SF1 drives gonadotroph lineage

Clinical features
  • Most gonadotroph adenomas are hormonally silent macroadenomas
  • Tumors of the adrenal cortex, ovary and testis may be difficult to distinguish from other neoplasms
Interpretation
  • Nuclear expression is evaluated (reactivity only in the cytoplasm is regarded as negative)
  • SF1 immunoreactivity in gonadotroph adenoma is typically diffuse, strong and nuclear (score 7 or 8 in the Allred scale, Mod Pathol 1998;11:155; see photomicrograph below)
  • SF1 immunoreactivity in anterior pituitary gland (nonneoplastic anterior pituitary) shows moderate to strong nuclear staining in scattered adenohypophysis cells; gonadotrophs are a minority population within the adenohypophysis
Uses by pathologists
Prognostic factors
  • Pituitary adenoma type is considered a prognostic factor
    • Gonadotroph adenoma is felt to be more indolent than some other types of nonfunctioning adenoma (Expert Rev Endocrinol Metab 2016;11:149)
    • Radiographic extent and adenoma classification are considered prognostic indicators
      • High risk pituitary adenomas include sparsely granulated somatotroph adenoma, lactotroph adenoma in men, Crooke cell adenoma, silent corticotroph adenoma and plurihormonal Pit1+ adenoma
    • Category of atypical adenoma was not reproducible so was removed from WHO classification (Endocrin Pathol 2017;28:228)
Microscopic (histologic) images

Contributed by William McDonald, M.D.

Normal adenohypophysis: H&E

Normal adenohypophysis: reticulin stain

Normal adenohypophysis: SF1

Adrenal cortex
and
pheochromocytoma:
H&E

Adrenal cortex
and
pheochromocytoma:
SF1


Gonadotroph adenoma: H&E

Gonadotroph adenoma: SF1

Gonadotroph adenoma: ACTH

Gonadotroph adenoma: Pit1

Positive staining - normal
Negative staining - normal
  • Corticotrophs, Pit1 family adenohypophysial cells (producing prolactin, growth hormone or TSH)
Negative staining - tumors
Board review question #1
A 57 year old man presents with bitemporal hemianopsia, mildly elevated serum prolactin and MRI showing a 2.5 cm mass within the sella turcica, which is noted to extend upward and push on the optic chiasm.

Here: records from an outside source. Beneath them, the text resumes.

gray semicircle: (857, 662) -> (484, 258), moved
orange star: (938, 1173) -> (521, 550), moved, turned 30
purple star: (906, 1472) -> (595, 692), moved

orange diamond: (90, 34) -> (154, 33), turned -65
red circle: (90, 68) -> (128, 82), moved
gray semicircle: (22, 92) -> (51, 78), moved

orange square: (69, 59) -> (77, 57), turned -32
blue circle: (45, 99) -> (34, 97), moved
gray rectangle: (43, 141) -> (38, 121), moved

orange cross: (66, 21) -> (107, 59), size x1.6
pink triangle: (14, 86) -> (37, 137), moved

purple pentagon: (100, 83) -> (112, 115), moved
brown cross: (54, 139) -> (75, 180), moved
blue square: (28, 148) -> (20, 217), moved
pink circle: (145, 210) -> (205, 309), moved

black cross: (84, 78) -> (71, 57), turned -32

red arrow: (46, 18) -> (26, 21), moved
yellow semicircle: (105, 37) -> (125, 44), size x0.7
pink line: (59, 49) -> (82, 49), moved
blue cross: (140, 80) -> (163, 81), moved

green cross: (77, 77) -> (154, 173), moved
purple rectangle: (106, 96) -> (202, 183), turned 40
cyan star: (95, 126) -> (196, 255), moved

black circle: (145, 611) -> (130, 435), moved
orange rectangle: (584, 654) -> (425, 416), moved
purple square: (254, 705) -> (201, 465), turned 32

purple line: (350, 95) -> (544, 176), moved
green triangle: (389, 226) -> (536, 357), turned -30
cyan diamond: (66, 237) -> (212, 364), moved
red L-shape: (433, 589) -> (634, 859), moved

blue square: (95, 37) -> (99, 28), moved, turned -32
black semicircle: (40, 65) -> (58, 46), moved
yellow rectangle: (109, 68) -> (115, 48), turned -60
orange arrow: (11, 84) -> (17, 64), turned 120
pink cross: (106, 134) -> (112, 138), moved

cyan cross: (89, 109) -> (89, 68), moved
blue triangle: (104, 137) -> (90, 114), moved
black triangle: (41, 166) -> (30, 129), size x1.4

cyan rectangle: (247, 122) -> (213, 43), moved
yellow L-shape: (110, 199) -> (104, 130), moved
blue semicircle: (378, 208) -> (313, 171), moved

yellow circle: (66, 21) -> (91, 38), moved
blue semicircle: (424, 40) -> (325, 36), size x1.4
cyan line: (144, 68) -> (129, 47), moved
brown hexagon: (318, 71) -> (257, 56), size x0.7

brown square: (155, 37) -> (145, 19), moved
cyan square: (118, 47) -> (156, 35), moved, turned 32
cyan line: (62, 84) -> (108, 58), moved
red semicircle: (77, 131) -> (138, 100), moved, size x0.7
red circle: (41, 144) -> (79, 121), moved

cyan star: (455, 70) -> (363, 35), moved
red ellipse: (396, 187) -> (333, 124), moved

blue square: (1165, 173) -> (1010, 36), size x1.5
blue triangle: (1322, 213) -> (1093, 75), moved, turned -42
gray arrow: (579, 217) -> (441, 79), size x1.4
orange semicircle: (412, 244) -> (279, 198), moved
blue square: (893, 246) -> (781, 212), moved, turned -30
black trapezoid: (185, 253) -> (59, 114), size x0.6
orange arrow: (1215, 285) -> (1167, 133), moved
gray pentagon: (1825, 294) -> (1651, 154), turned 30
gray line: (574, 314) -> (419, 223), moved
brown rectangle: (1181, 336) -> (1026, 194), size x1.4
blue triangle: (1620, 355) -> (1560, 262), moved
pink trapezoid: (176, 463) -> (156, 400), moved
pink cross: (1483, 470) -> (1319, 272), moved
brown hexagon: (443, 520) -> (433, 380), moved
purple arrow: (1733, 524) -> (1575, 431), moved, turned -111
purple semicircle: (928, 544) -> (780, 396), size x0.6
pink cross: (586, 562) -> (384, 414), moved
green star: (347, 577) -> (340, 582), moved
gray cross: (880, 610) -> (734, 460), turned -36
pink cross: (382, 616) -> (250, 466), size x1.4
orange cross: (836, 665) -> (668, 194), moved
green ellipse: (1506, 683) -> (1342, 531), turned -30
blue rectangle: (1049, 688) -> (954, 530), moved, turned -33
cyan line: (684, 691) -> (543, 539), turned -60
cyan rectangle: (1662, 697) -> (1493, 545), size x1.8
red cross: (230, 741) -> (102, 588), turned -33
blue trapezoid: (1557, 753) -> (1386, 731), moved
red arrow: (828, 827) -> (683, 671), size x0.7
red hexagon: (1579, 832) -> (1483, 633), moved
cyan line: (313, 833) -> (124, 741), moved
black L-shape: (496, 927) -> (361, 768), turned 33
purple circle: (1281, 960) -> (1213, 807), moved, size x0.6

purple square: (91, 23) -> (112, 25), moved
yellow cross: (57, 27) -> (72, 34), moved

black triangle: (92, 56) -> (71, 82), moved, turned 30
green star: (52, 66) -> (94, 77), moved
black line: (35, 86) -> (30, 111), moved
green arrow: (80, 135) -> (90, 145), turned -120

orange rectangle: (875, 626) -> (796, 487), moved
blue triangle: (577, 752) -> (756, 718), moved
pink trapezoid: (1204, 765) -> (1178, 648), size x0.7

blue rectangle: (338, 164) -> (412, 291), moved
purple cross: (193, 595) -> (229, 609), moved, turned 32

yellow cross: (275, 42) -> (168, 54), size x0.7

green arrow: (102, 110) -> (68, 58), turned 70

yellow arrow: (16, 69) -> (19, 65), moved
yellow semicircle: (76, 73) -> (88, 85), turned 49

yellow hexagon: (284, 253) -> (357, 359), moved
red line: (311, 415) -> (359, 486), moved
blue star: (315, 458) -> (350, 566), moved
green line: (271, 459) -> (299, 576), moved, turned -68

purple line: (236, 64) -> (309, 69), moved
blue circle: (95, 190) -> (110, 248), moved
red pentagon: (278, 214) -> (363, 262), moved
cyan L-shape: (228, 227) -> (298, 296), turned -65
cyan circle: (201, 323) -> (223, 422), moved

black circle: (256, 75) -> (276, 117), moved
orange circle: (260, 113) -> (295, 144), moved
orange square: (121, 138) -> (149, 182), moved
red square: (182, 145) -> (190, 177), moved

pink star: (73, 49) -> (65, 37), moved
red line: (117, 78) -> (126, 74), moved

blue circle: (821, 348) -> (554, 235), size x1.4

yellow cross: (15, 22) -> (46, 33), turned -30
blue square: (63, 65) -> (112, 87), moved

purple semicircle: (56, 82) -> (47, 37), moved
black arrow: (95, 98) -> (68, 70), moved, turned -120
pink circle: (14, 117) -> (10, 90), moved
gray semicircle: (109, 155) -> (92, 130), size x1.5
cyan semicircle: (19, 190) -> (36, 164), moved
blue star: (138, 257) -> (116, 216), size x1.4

Physical examination reveals no signs of hormone excess (no evidence of gynecomastia, galactorrhea, Cushing syndrome, acromegaly, etc.) and formal visual field testing confirms decreased vision in the outer half of the visual fields. Transsphenoidal resection confirms pituitary adenoma by routine stains. The adenoma shows the following immunoreactivity: SF1+, Pit1- and ACTH-. How is this adenoma best classified?

  1. Corticotroph adenoma
  2. Gonadotroph adenoma
  3. Null cell adenoma
  4. Prolactinoma
Board review answer #1
B. Gonadotroph adenoma. Absence of signs of hormone excess is the usual finding in gonadotroph adenoma. A small rise in prolactin can be seen in association with any lesion of the sella turcica that impinges on the stalk of the pituitary, interrupting dopaminergic inhibition of lactotrophs in the nonneoplastic anterior pituitary gland. SF1 immunohistochemistry is the most sensitive and specific means of classifying gonadotroph adenoma.